Many enterprises struggle with how to track customer journey analytics. The customer journey is the complete sum of experiences that customers go through when interacting with your company and brand. Customer journey analytics is monitoring data derived from customer interactions. Each interaction is documented and the sum of these interactions provides the complete customer journey. Some sources of customer journey data include:
Customer journey analytics from successKPI.com helps businesses learn about, view, and improve the customer journey.
Customer service experience refers to customers’ overall experience during their interactions with an organization’s support, sales, and service teams. Whether by phone or social media, or in-store or in-person, customers’ interactions can add to or take away from their experience.
Whether a customer is satisfied and returns several times or walks away largely depends on customer service experience. More than 33.7 percent of customers tell family and friends about their experiences dealing with an organization.

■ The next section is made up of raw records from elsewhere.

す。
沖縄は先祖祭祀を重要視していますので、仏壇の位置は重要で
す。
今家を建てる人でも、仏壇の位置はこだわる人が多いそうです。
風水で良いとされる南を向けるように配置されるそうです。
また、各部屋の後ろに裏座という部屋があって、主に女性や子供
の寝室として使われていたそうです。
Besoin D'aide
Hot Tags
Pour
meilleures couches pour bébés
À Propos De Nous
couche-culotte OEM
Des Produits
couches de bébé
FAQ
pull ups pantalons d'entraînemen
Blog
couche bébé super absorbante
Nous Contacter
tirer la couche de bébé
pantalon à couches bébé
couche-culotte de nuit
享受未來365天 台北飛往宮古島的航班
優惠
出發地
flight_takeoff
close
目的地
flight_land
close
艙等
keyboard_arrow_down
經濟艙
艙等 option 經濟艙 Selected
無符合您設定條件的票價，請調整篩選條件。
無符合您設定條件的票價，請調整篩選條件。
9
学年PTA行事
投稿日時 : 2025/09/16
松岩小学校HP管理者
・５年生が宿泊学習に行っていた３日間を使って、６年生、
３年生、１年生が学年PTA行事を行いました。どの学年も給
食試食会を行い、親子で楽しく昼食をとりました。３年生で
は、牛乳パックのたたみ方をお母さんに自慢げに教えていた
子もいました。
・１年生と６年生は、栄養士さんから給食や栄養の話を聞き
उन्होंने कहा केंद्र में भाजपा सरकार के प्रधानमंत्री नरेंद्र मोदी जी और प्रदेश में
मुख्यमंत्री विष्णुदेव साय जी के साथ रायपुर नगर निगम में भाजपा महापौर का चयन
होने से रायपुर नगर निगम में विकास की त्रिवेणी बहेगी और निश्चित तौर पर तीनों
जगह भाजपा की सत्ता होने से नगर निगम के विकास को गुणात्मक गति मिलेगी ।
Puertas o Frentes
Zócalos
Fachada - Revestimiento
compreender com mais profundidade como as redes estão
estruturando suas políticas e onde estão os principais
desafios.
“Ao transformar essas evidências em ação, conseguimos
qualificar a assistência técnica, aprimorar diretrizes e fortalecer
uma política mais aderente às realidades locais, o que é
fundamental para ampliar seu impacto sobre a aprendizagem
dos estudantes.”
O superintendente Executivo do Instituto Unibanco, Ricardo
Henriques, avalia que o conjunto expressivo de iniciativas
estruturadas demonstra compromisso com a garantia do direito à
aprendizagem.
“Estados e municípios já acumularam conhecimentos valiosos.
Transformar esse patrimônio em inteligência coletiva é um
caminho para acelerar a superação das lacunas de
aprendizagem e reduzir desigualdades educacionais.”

Great Customer Service Experience Is a Growing Customer Expectation
Today, the average customer is very savvy. The reason for this is the sheer number of options they have and the power of the Internet. For this reason, customers demand an outstanding customer experience. According to State of the Connected Consumer Report (2018), 73 percent of customers expect organizations to know what they need or want. Worse yet, they’re far less patient with what they feel is lackluster or poor customer experience.
Here’s a breakdown of what customers expect from organizations:
Here are four reasons organizations should invest in improving customer service experience:
The modern-day organization’s first point of contact with the customer is the contact center. SuccessKPI Contact Center Analytics gives organizations visibility across channels to help improve customer service experience.